Sie rieben sich die Augen, und als sie wirklich ihren Bruder vor sich sahen, fragten sie ihn, wie er daher komme und woher er die Schafe habe. Der lachte und sagte: »Werft mich nur in den Ponor, das ist mir schon recht! Man fällt wie auf Seide und tut sich gar nicht weh. Und unten ist es wunderschön; wie auf einer Alm. Leider habe ich nur einen kurzen Stecken bei mir gehabt und so konnte ich bloß diese Schafe heraustreiben; wer aber einen langen Hirtenstab mitnimmt, der kann sich Ochsen holen, und wer gar eine Peitsche hat, der kann von den Pferden da unten fortführen, wieviel er will.«
»Das wollen wir auch tun«, riefen die klugen Brüder; »der eine nimmt einen langen Stock mit sich und der andere eine Peitsche!« – Sie konnten kaum den

Morgen erwarten, um zu dem Ponor zu laufen. Der dritte ging mit ihnen. Zuerst sprang der mit dem Hirtenstab hinein, und im Fallen schlug er an den Felswänden des Schlundes einigemal auf, und man hörte ihn eine Weile poltern und kollern, so daß das Dummerl rief: »Schnell, schnell, er treibt sonst alles allein weg!« Wie der mit der Peitsche das hörte, nahm er einen Anlauf und – schwupp! – war auch er in dem Ponor verschwunden.
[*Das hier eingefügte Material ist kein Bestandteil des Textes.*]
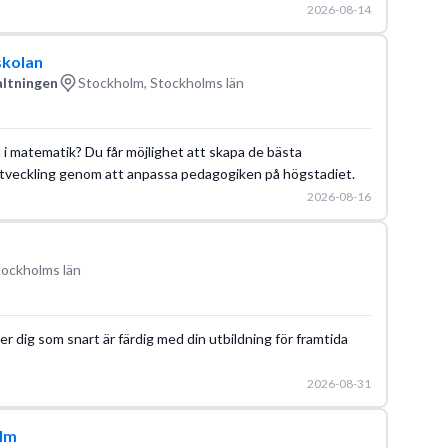
2026-08-14
skolan
altningen
Stockholm, Stockholms län
 i matematik? Du får möjlighet att skapa de bästa
 utveckling genom att anpassa pedagogiken på högstadiet.
2026-08-16
tockholms län
ler dig som snart är färdig med din utbildning för framtida
2026-08-31
olm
Von diesen beiden klugen Brüdern ist aber keiner mehr wiedergekommen, so daß das Dummerl ganz allein auf dem väterlichen Grund zurückblieb, wo es ihm so gut ging, wie es weder dir noch mir jemals ergehen wird.

Quelle:
(Bosnien: Milena Preindlsberger-Mrazovic: Bosnische Volksmärchen)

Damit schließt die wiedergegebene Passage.